INSTRUCTIONS FOR THE TASK:
Exactly the lines from the start of the data below through the line that contains "right shoulder: (141, 171)" are to be copied, with pictures left out.

++++ RECORDS SHOWN ++++

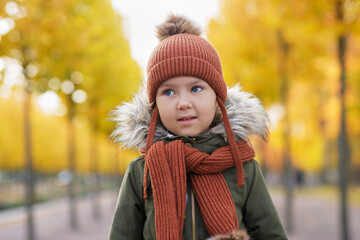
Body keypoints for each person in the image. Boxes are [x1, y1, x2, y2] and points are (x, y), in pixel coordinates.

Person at [108, 14, 287, 240]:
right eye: (168, 92)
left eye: (196, 89)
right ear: (155, 105)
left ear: (217, 98)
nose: (183, 103)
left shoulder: (244, 168)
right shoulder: (141, 171)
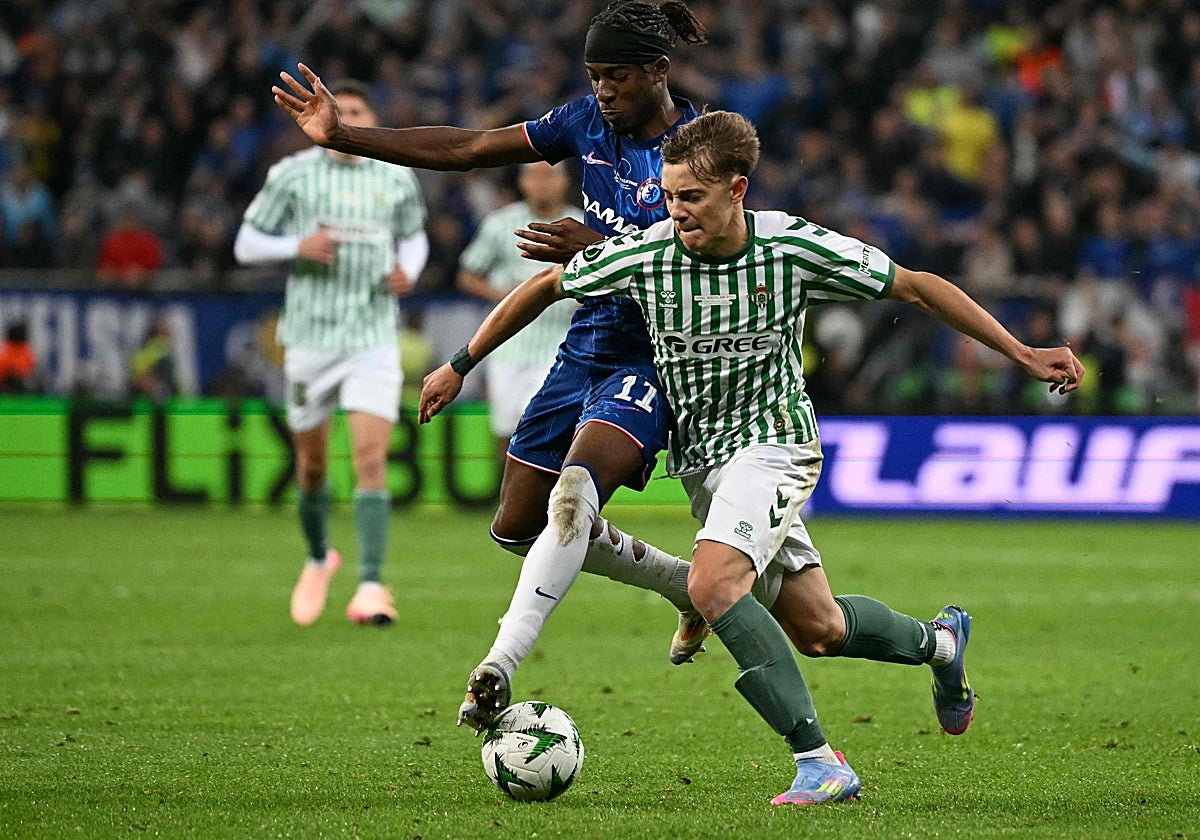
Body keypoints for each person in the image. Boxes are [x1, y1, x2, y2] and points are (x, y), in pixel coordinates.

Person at [419, 111, 1085, 804]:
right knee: (819, 628)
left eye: (693, 199)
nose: (677, 213)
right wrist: (460, 363)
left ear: (737, 190)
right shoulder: (647, 253)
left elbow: (916, 286)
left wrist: (1022, 353)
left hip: (775, 444)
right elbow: (545, 287)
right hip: (705, 463)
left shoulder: (792, 246)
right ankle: (942, 643)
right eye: (671, 197)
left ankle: (821, 762)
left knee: (712, 585)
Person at [273, 0, 712, 717]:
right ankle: (683, 585)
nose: (603, 90)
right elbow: (471, 148)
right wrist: (346, 133)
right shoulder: (585, 124)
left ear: (658, 72)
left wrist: (597, 251)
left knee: (574, 494)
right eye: (595, 76)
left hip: (659, 355)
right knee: (516, 525)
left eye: (617, 77)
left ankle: (497, 666)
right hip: (586, 345)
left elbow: (707, 265)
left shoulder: (700, 149)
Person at [234, 79, 430, 628]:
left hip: (372, 338)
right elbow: (246, 243)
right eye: (335, 111)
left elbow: (414, 237)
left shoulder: (395, 175)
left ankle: (371, 585)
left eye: (355, 112)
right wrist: (296, 246)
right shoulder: (293, 175)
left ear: (370, 119)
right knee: (313, 467)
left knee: (370, 462)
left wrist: (407, 269)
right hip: (310, 339)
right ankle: (320, 557)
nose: (344, 120)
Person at [456, 162, 584, 462]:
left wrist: (585, 299)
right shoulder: (501, 225)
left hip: (562, 349)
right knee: (506, 433)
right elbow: (467, 275)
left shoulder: (581, 226)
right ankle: (512, 504)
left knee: (554, 433)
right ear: (522, 182)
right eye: (534, 175)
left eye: (549, 175)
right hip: (508, 348)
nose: (542, 183)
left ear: (565, 182)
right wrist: (504, 297)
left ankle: (552, 506)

++++

EXPECTED OUTPUT:
Body keypoints for each person in the image. Boxes are [x1, y1, x2, y2] and points are (x, y), in pixel coordinates.

Person at [108, 14, 287, 240]:
right eye: (168, 92)
left eye: (196, 89)
right ear: (155, 105)
left ear: (217, 98)
nose: (183, 103)
left shoulder: (244, 168)
right shoulder: (141, 171)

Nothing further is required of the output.